The model is trained in three distinct stages:

Encoder Pretraining: The DeepEncoder V2 (Vision Tokenizer + LLM-style encoder) is trained using a language modeling objective. It is coupled with a lightweight decoder for next-token prediction to learn feature extraction and token reordering.
Query Enhancement: The encoder is integrated with the DeepSeek-3B decoder. The Vision Tokenizer is frozen, but the LLM encoder and decoder are jointly optimized to enhance query representations.
Continue-Training LLM: The entire DeepEncoder V2 is frozen. Only the DeepSeek-LLM parameters are updated. This stage accelerates training (more than doubling speed) and helps the LLM adapt to the reordered visual tokens.

4. Evaluation and Performance

Benchmarks

OmniDocBench v1.5: DeepSeek-OCR 2 achieved 91.09%, a 3.73% improvement over the DeepSeek-OCR baseline, despite using a lower maximum token count (1120 vs 1156).
Reading Order: The Edit Distance for reading order (R-order) improved significantly (lowered from 0.085 to 0.057), validating that the model successfully learns to reorder tokens based on logic rather than just spatial position.

Production Readiness

In practical scenarios (where ground truth is unavailable), the model showed superior stability. The repetition rate dropped from 6.25% to 4.17% for online user logs and from 3.69% to 2.88% for PDF pretraining data.

5. Insights

Insight 1: Two-Cascaded 1D Causal Reasoning

The most profound theoretical contribution is the concept of achieving 2D reasoning through two cascaded 1D structures.

Stage 1 (Encoder): Performs “reading logic reasoning,” causally reordering 2D visual information into a 1D sequence via query tokens.
Stage 2 (Decoder): Executes task-specific reasoning over this optimized sequence. This decouples the “where to look” (visual flow) from the “what does it mean” (semantic generation), effectively bridging the gap between 2D images and 1D LLMs without enforcing arbitrary raster-scan biases.

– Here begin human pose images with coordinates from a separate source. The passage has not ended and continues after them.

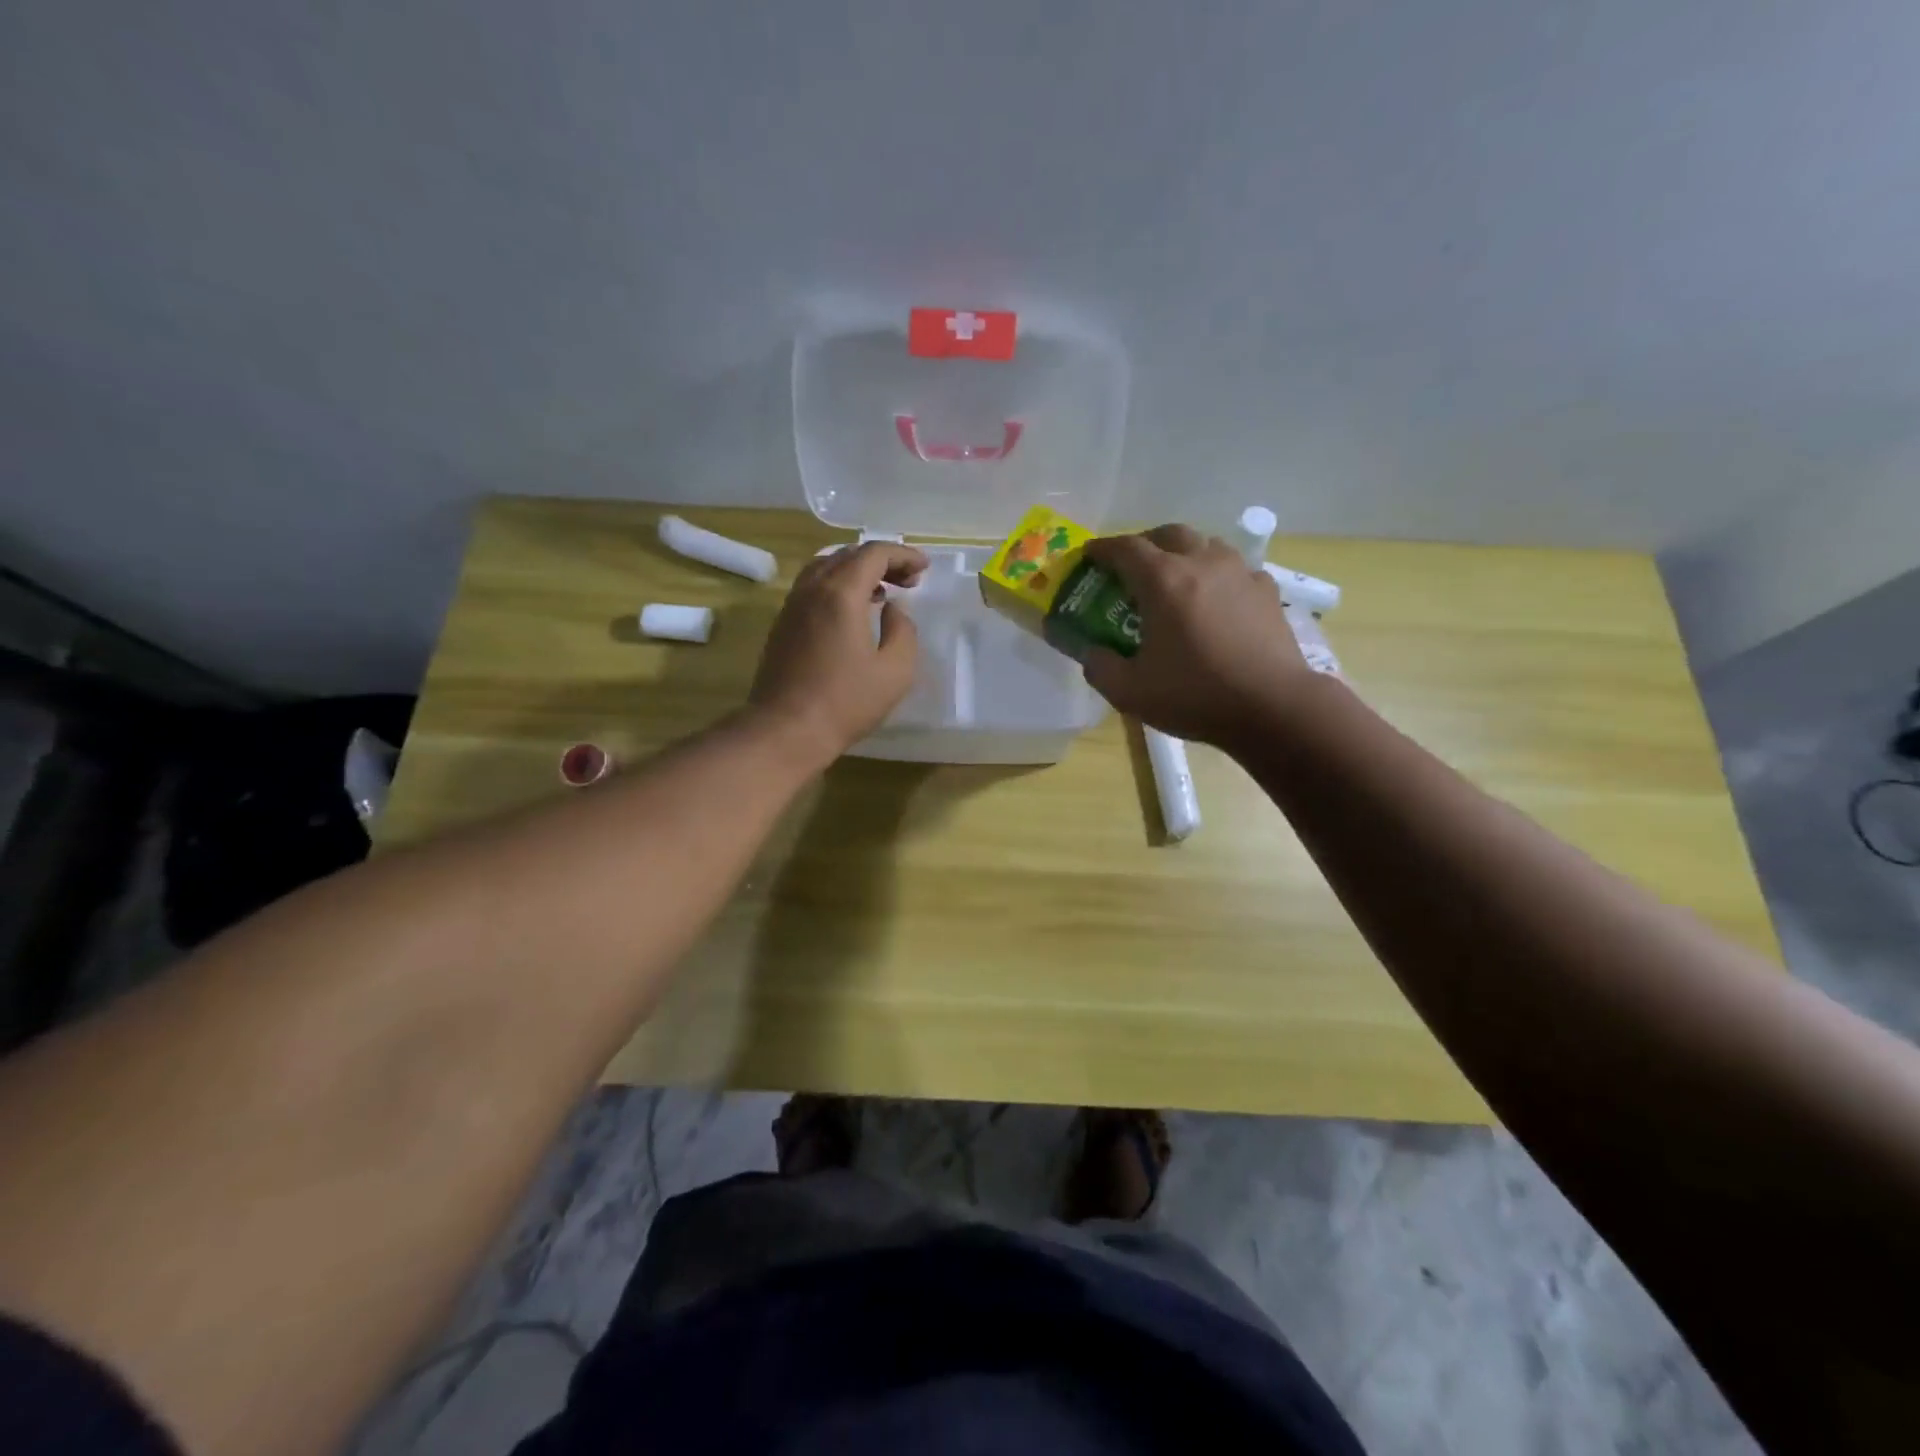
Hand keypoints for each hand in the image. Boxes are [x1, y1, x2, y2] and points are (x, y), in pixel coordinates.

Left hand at [749, 541, 927, 763]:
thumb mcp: (895, 671)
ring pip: (826, 567)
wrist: (786, 730)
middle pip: (848, 555)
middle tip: (909, 581)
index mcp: (841, 593)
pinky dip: (837, 585)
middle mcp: (812, 589)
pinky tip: (852, 612)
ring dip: (857, 571)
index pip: (874, 553)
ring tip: (881, 592)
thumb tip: (892, 611)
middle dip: (882, 561)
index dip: (903, 555)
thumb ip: (903, 631)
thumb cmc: (846, 702)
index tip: (924, 569)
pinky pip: (812, 587)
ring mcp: (792, 606)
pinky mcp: (782, 625)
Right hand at [1080, 525, 1311, 747]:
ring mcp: (1240, 574)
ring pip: (1207, 545)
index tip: (1089, 555)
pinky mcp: (1267, 592)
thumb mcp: (1129, 692)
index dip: (1102, 549)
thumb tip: (1092, 652)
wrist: (1273, 706)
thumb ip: (1100, 667)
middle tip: (1132, 566)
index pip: (1125, 548)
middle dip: (1145, 543)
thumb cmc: (1195, 694)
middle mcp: (1202, 564)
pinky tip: (1216, 601)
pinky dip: (1218, 577)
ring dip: (1185, 554)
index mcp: (1163, 581)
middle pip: (1169, 534)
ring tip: (1176, 580)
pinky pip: (1236, 570)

Insight 2: The “Prefix” Necessity

Encoder-decoder structure using cross-attention (mBART-style) failed to converge. Success required appending visual tokens as a prefix to the causal queries in a decoder-only style architecture. This suggests that visual tokens must remain “active” throughout the layers to facilitate effective information exchange with the causal queries.

Insight 3: Towards Native Multimodality

The architecture suggests a path toward unified omni-modal encoding. Because the encoder is essentially an LLM accepting embeddings, one could potentially compress text, audio, and visual content within the same parameter space by simply configuring modality-specific learnable queries. This moves beyond “multimodality as alignment” (projectors) toward “multimodality as native processing.”